Write out the text read from all the entries below as a JSON list of strings, with one string for each line and blank lines left out. Leave the pictures out of the list.

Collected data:
= = = = =

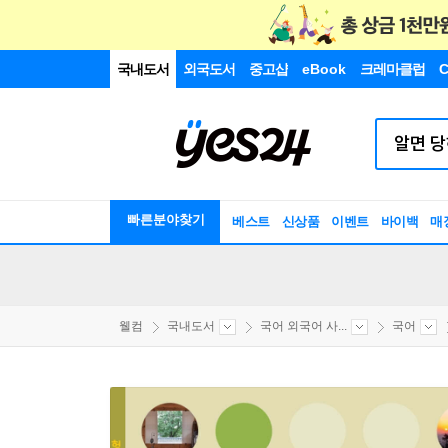
국내도서
외국도서
중고샵
eBook
크레마클럽
C
빠른분야찾기
베스트
신상품
이벤트
바이백
매
웰컴
국내도서
국어 외국어 사...
국어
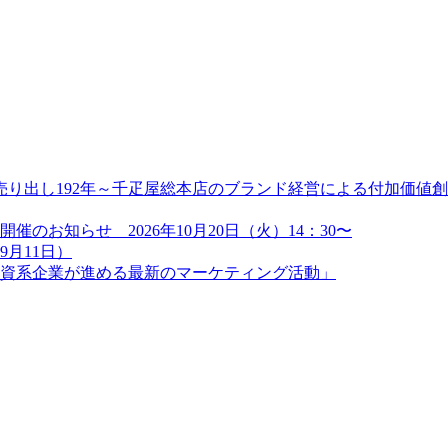
り出し192年～千疋屋総本店のブランド経営による付加価値創造
のお知らせ 2026年10月20日（火）14：30〜
9月11日）
資系企業が進める最新のマーケティング活動」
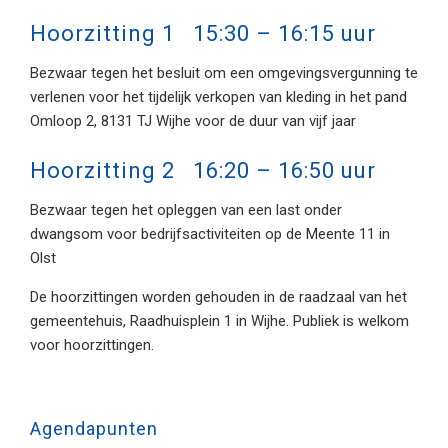
Hoorzitting 1 15:30 – 16:15 uur
Bezwaar tegen het besluit om een omgevingsvergunning te
verlenen voor het tijdelijk verkopen van kleding in het pand
Omloop 2, 8131 TJ Wijhe voor de duur van vijf jaar
Hoorzitting 2 16:20 – 16:50 uur
Bezwaar tegen het opleggen van een last onder
dwangsom voor bedrijfsactiviteiten op de Meente 11 in
Olst
De hoorzittingen worden gehouden in de raadzaal van het
gemeentehuis, Raadhuisplein 1 in Wijhe. Publiek is welkom
voor hoorzittingen.
Agendapunten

= = = = =

# Solution:
[
  "국내도서",
  "외국도서",
  "중고샵",
  "eBook",
  "크레마클럽",
  "C",
  "빠른분야찾기",
  "베스트",
  "신상품",
  "이벤트",
  "바이백",
  "매",
  "웰컴",
  "국내도서",
  "국어 외국어 사...",
  "국어",
  "り出し192年～千疋屋総本店のブランド経営による付加価値創造",
  "のお知らせ 2026年10月20日（火）14：30〜",
  "9月11日）",
  "資系企業が進める最新のマーケティング活動」",
  "Hoorzitting 1 15:30 – 16:15 uur",
  "Bezwaar tegen het besluit om een omgevingsvergunning te",
  "verlenen voor het tijdelijk verkopen van kleding in het pand",
  "Omloop 2, 8131 TJ Wijhe voor de duur van vijf jaar",
  "Hoorzitting 2 16:20 – 16:50 uur",
  "Bezwaar tegen het opleggen van een last onder",
  "dwangsom voor bedrijfsactiviteiten op de Meente 11 in",
  "Olst",
  "De hoorzittingen worden gehouden in de raadzaal van het",
  "gemeentehuis, Raadhuisplein 1 in Wijhe. Publiek is welkom",
  "voor hoorzittingen.",
  "Agendapunten"
]